Надо было еще пристроить Кейда и коляску, и Констанс договорилась с шофером «скорой помощи», после чего втиснулась рядом с ним и всю дорогу молча держала Обри за руку.
— Не могу поверить! — воскликнул он один раз и больше ничего не сказал, однако она обратила внимание на то, что его лихорадит и он немного нервничает, вне всяких сомнений, от усталости и дискомфорта, испытанных в тесном самолете устаревшего образца. Во всяком случае, он громко и с неожиданной суровостью бранил Кейда за какие-то дурацкие мелочи. Слуга не отвечал, но щерился, приоткрыв зубы, с выражением страдания на лице, а, может быть, наоборот, как пес, готовящийся к нападению.

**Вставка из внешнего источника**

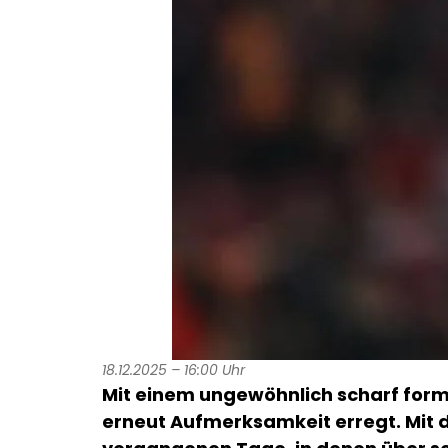
18.12.2025 – 16:00 Uhr
Mit einem ungewöhnlich scharf form
erneut Aufmerksamkeit erregt. Mit d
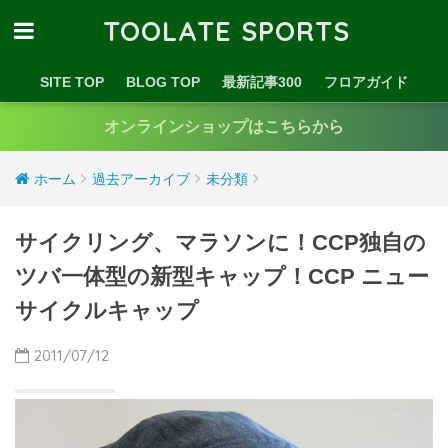
TOOLATE SPORTS
SITE TOP
BLOG TOP
最新記事300
フロアガイド
オンラインショップはこちらから
ホーム
過去アーカイブ
未分類
サイクリング、マラソンに！CCP独自の
ツバ一体型の新型キャップ！CCP ニュー
サイクルキャップ
2011/07/12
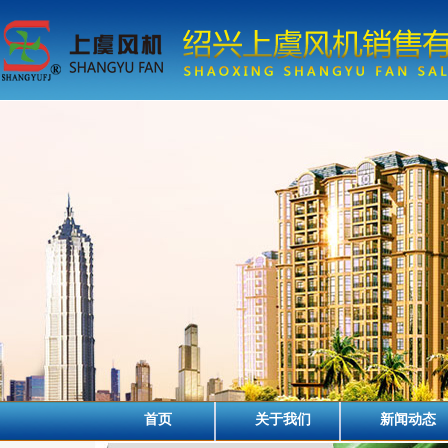
首页
关于我们
新闻动态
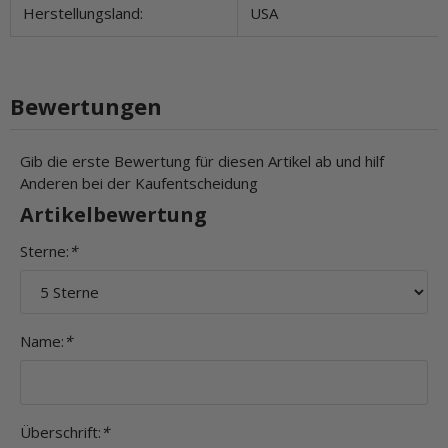
Herstellungsland:
USA
Bewertungen
Gib die erste Bewertung für diesen Artikel ab und hilf
Anderen bei der Kaufentscheidung
Artikelbewertung
Sterne:
*
Name:
*
Überschrift:
*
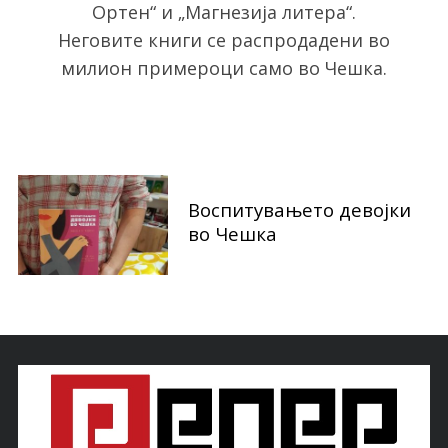
o
Ортен“ и „Магнезија литера“.
r
Неговите книги се распродадени во
:
милион примероци само во Чешка.
Воспитувањето девојки
во Чешка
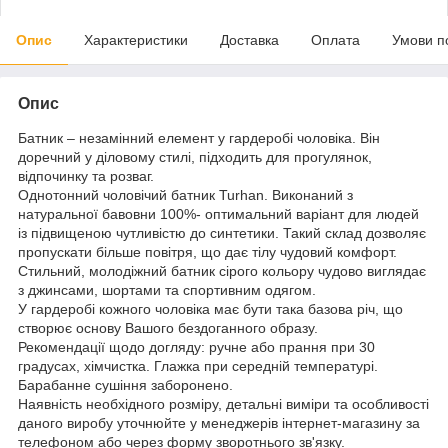
Опис
Характеристики
Доставка
Оплата
Умови п
Опис
Батник – незамінний елемент у гардеробі чоловіка. Він
доречний у діловому стилі, підходить для прогулянок,
відпочинку та розваг.
Однотонний чоловічий батник Turhan. Виконаний з
натуральної бавовни 100%- оптимальний варіант для людей
із підвищеною чутливістю до синтетики. Такий склад дозволяє
пропускати більше повітря, що дає тілу чудовий комфорт.
Стильний, молодіжний батник сірого кольору чудово виглядає
з джинсами, шортами та спортивним одягом.
У гардеробі кожного чоловіка має бути така базова річ, що
створює основу Вашого бездоганного образу.
Рекомендації щодо догляду: ручне або прання при 30
градусах, хімчистка. Глажка при середній температурі.
Барабанне сушіння заборонено.
Наявність необхідного розміру, детальні виміри та особливості
даного виробу уточнюйте у менеджерів інтернет-магазину за
телефоном або через форму зворотнього зв'язку.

Свое неудовольствие он выражал частыми вздохами и громким сопением. Поняв, что Констанс подметила раздражительность, эту новую черту в его поведении, и смотрит на него с любопытством, Обри покраснел, деланно засмеялся и попытался отшутиться:
— Как видите, превращаюсь понемногу в старую деву. Мы ссоримся как старая супружеская чета — Кейд в роли жены.
Кейду были явно противны эти рассуждения, и он сделал вид, будто ничего не слышит. Все с тем же угрюмым упрямством он смотрел в окно, нетерпеливо ожидая, когда они приедут в клинику доктора Кессли. И довольно скоро они свернули на ухоженную территорию с пихтами и зеленой травой, уставленную элегантными шале. Возле одного из них «скорая» остановилась, и они выгрузились и отправились в апартаменты Блэнфорда. Ему понравился и красивый вид из окна, и уединенность этого места.